PROBLEM LINK:

PRACTICE
Editorialist:Aditya Verma

DIFFICULTY:

EASY

PREREQUISITES:

Binary Representation

PROBLEM:

Santa has already distributed gifts to children in all other countries. Only the last two are left - country A and country B. As he proceeds to fly towards these neighboring countries in his magical sleigh, he finds out that Rudolph, his reindeer, in search for a snack, has mixed the last N gifts that Santa had so precisely distributed into two different sacks, one for the children in country A and the other for those in country B. Santa starts separating the gifts again, but he realizes he will be late and it will be dawn before he finishes distributing gifts to all the children. Help Santa in separating the gifts and be on time for all the children in these two countries. Each gift is marked with a number.
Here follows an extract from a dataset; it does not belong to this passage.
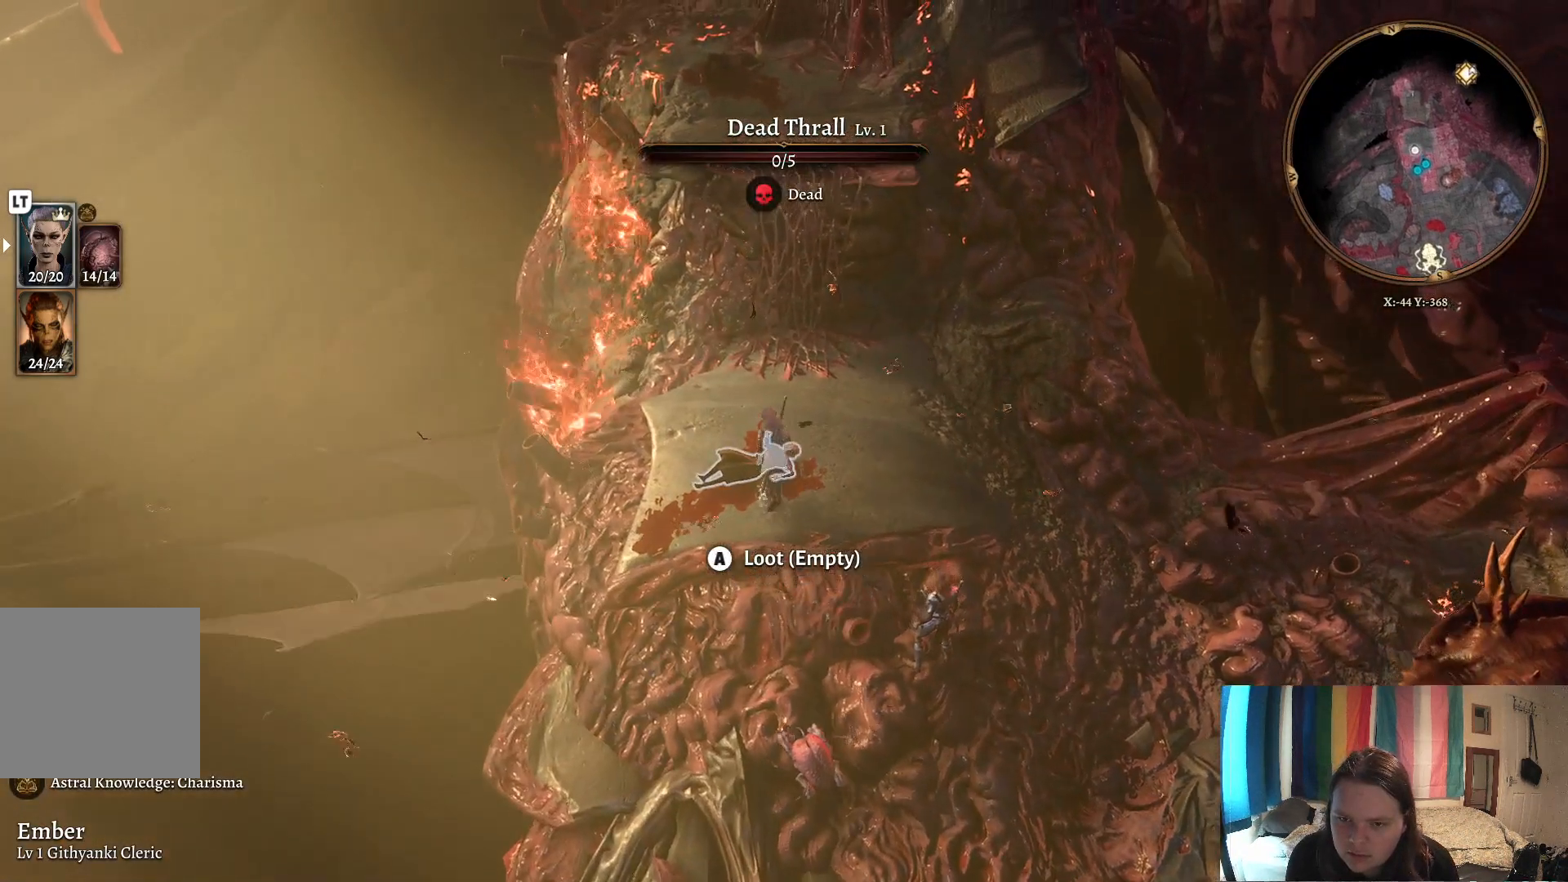
{"buttons": [], "left_stick": "up", "right_stick": "center", "events": []}
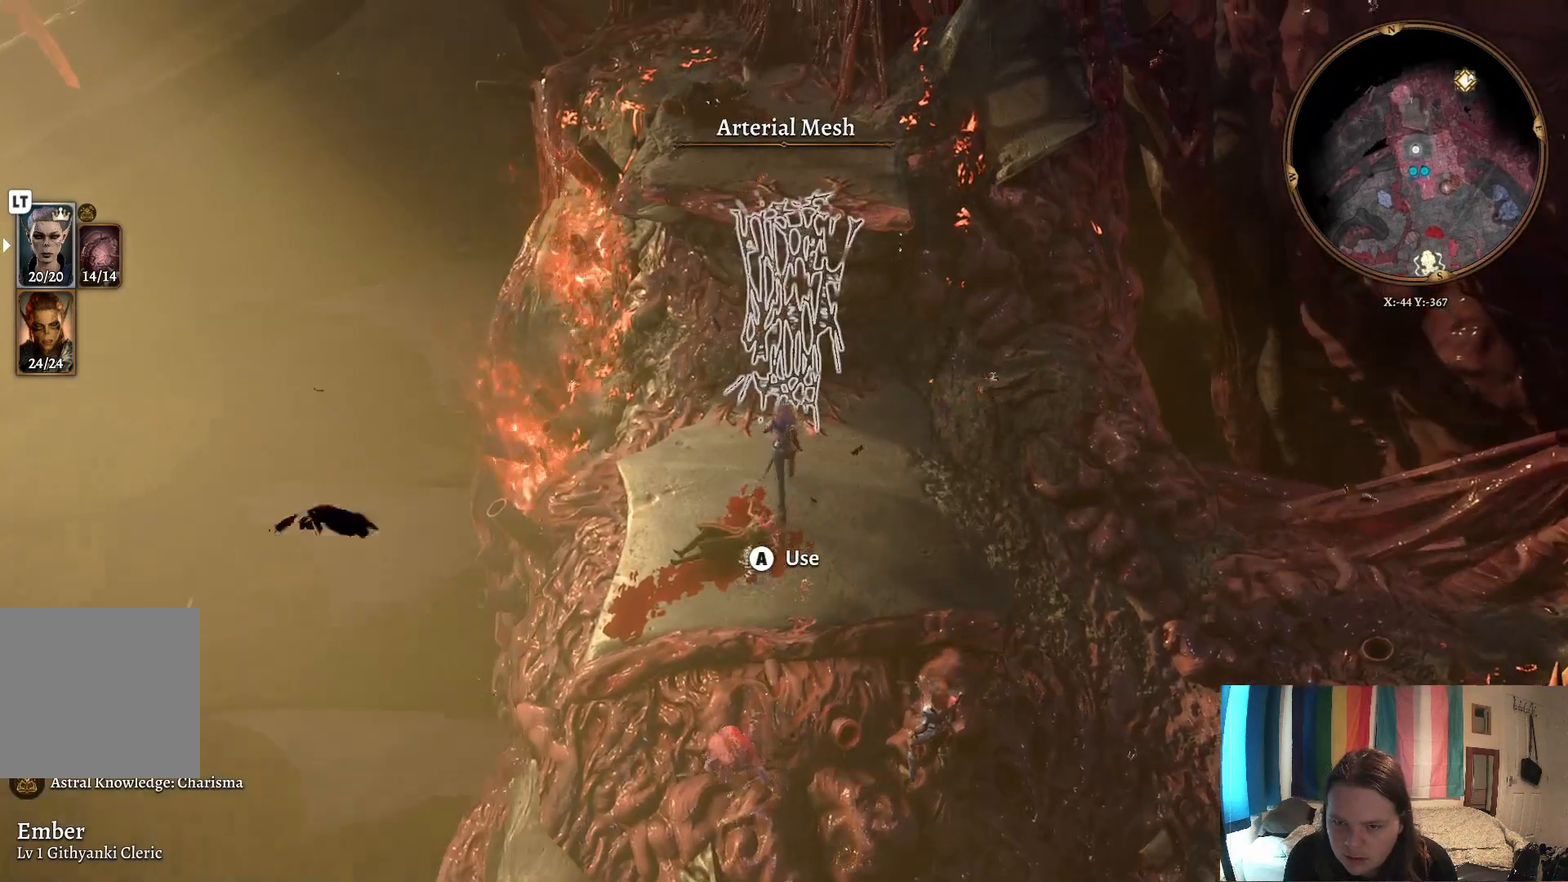
{"buttons": [], "left_stick": "center", "right_stick": "center", "events": [[350, "left_stick", "center"]]}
If the binary representation of the number is a series of alternating digits, the gift goes into Sack A, else it goes into Sack B.

EXPLANATION:

We have to check for every number that its binary representation is alternating bits or not(101010…01).For ex: 5 has 101 binary representation, so it will goes to sack A otherwise sack B. We can get binary representation by cur=n%2 till n!=0 and if next n%2 is also same as cur then it is not alternating.

SOLUTION:

 #include <iostream>
using namespace std;
int main(void){
    
    int t,num,n,flag=0;
    cin>>t;
    while(t--)
    {
        cin>>num;
        int arr[num];
        for(int i=0;i<num;i++)
        {  
            flag=0;
            cin>>arr[i];
            n=arr[i];
            while(n>0)
            {
                int cur=n%2;
                n/=2;
                if(cur==n%2) 
                    flag=1;
            }
            if(flag==0)
                cout<<"Sack A"<<endl;
            else
                cout<<"Sack B"<<endl;
        }
        cout<<""<<endl;
    }
       
}